Write the next part of the forum discussion about wildlife sightings and fisheries science, picking up right after its final sentence.

GIVEN PASSAGE
◆ ◆ ◆
As far as cool stuff seen in the field, when I was in grad school I saw a heron fishing along the water's edge after the lake had been drawn down for the winter while a bobcat was belly crawling down on the heron.

Another time I watched a river otter eat a bluegill while i was on the deer stand.
 
I'm a huge advocate for scientific method.

Love the otter and sunfish story. Haven't seen that but watching otters truck through the woods deer hunting is a hoot.
 
Rob, stable isotope analysis has supplanted standard stomach content food habits analysis for a variety of reasons, since this technique yields an integrated "signature" of "on what" and "where" the fish has been feeding over months, rather than days or weeks. Obviously more costly than teasing through stomach contents, but far more definitive. Technology does have its place in science.
 
RL- very cool. I'm all for technology in science.

When I worked at a software development company we determined that a developer that new the problem wrote better code. It didn't matter if they were a "10" or a "7" on a skills scale. What mattered more in their application of technical knowledge was their understanding of the problem to be solved and the environment it existed in.
◆ ◆ ◆
Data taken from a collection
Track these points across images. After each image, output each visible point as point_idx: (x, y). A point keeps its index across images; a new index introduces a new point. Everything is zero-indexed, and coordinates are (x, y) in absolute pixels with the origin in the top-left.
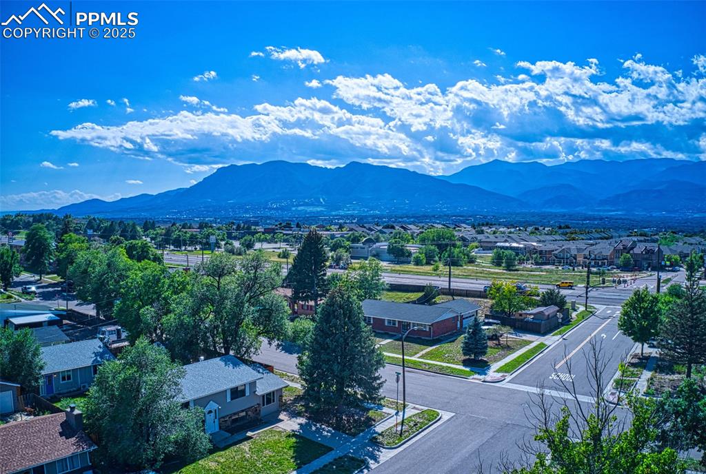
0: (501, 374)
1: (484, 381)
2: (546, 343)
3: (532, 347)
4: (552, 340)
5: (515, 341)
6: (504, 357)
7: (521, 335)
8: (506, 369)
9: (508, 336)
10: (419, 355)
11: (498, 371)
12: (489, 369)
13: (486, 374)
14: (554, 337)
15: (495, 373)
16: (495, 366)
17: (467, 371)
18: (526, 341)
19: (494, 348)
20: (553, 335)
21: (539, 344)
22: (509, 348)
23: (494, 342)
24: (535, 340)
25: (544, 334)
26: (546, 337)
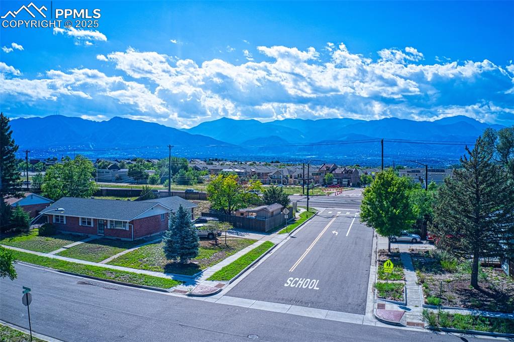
0: (216, 283)
1: (190, 295)
2: (273, 241)
3: (257, 246)
4: (279, 238)
5: (236, 240)
6: (222, 259)
7: (243, 234)
8: (223, 276)
9: (227, 235)
10: (108, 260)
11: (212, 279)
12: (199, 275)
13: (194, 284)
14: (281, 235)
15: (208, 282)
16: (208, 272)
17: (168, 280)
18: (249, 240)
19: (210, 249)
20: (279, 234)
21: (265, 243)
22: (228, 249)
23: (210, 242)
24: (260, 239)
25: (269, 232)
26: (272, 235)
◆ ◆ ◆
ANSWER TO THIS EXERCISE
In my fish-gut analysis example, it wasn't the science, it was the ex-GF that had no more knowledge of fish than the i.d. card she used to determine if it was a black or white crappie.

For me this doesn't negate the science. It was likely done perfectly. However, perfect science does little to determine if the right question was asked and doesn't see a failed hypothesis as an opportunity, rather it's an end.

If she fished for the crappies rather than simply collect creel data my belief is there would have been a realization of better questions.